What the task requires: Reproduce the data verbatim, starting with the line that contains "Imagine you must" and ending after the line that contains "facing to the left of the viewer".

Exercise data:
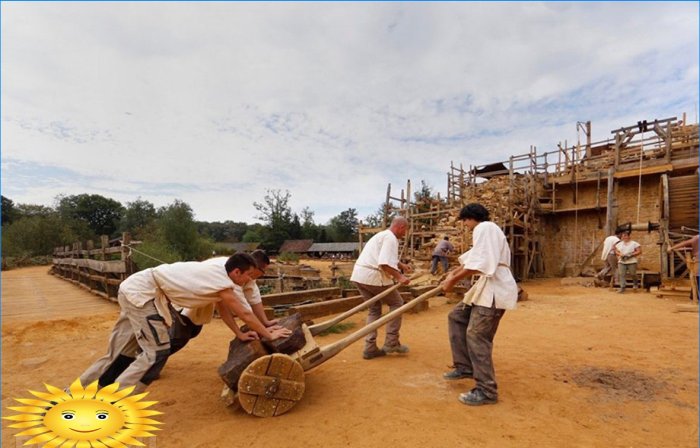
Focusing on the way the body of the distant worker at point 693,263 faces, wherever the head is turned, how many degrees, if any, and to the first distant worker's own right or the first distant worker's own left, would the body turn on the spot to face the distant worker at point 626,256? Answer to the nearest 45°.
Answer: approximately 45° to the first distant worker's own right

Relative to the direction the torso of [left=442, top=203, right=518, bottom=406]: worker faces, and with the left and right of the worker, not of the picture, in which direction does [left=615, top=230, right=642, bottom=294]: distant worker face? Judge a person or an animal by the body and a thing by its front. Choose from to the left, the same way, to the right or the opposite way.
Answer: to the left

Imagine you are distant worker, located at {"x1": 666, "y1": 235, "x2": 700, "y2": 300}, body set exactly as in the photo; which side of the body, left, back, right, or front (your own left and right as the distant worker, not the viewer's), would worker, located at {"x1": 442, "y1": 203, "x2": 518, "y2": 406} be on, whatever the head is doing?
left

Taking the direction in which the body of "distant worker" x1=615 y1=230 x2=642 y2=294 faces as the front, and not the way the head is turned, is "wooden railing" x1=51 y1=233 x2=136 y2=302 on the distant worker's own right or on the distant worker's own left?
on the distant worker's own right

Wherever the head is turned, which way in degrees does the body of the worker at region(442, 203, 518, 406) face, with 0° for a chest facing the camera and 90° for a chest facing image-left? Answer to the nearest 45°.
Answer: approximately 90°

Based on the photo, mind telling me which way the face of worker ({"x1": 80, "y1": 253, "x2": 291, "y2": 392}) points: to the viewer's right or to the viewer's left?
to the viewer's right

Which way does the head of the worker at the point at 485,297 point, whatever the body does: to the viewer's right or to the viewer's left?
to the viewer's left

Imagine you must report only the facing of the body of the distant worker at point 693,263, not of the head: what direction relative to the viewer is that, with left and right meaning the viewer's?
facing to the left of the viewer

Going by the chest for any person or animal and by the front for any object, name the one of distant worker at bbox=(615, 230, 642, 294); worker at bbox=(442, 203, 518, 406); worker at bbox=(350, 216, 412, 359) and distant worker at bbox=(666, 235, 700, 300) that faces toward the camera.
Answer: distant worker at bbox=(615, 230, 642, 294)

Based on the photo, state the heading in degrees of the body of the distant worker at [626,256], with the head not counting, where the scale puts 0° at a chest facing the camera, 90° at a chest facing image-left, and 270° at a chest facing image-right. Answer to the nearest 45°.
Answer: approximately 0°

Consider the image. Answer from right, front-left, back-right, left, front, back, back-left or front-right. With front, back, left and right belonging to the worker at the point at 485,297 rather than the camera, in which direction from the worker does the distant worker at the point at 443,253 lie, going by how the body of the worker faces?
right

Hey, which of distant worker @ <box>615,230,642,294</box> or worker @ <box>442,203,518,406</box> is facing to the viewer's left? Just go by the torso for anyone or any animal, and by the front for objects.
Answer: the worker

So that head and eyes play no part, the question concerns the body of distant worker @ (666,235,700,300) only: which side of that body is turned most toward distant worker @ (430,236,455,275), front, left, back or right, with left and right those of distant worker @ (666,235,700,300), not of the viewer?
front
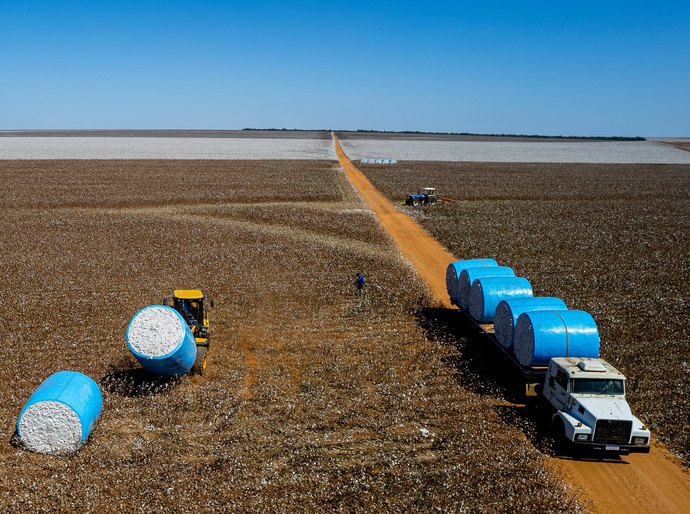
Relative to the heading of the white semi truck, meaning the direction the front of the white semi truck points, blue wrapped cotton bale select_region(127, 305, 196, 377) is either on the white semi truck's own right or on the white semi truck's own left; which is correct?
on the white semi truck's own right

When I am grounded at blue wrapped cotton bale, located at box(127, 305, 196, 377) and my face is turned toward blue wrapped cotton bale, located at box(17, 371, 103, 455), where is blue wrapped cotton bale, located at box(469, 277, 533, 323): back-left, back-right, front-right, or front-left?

Task answer:
Imagine you must report only the facing of the body of the distant worker at point 693,263, not of the head: what direction relative to the viewer is that, with left and right meaning the viewer's?
facing to the left of the viewer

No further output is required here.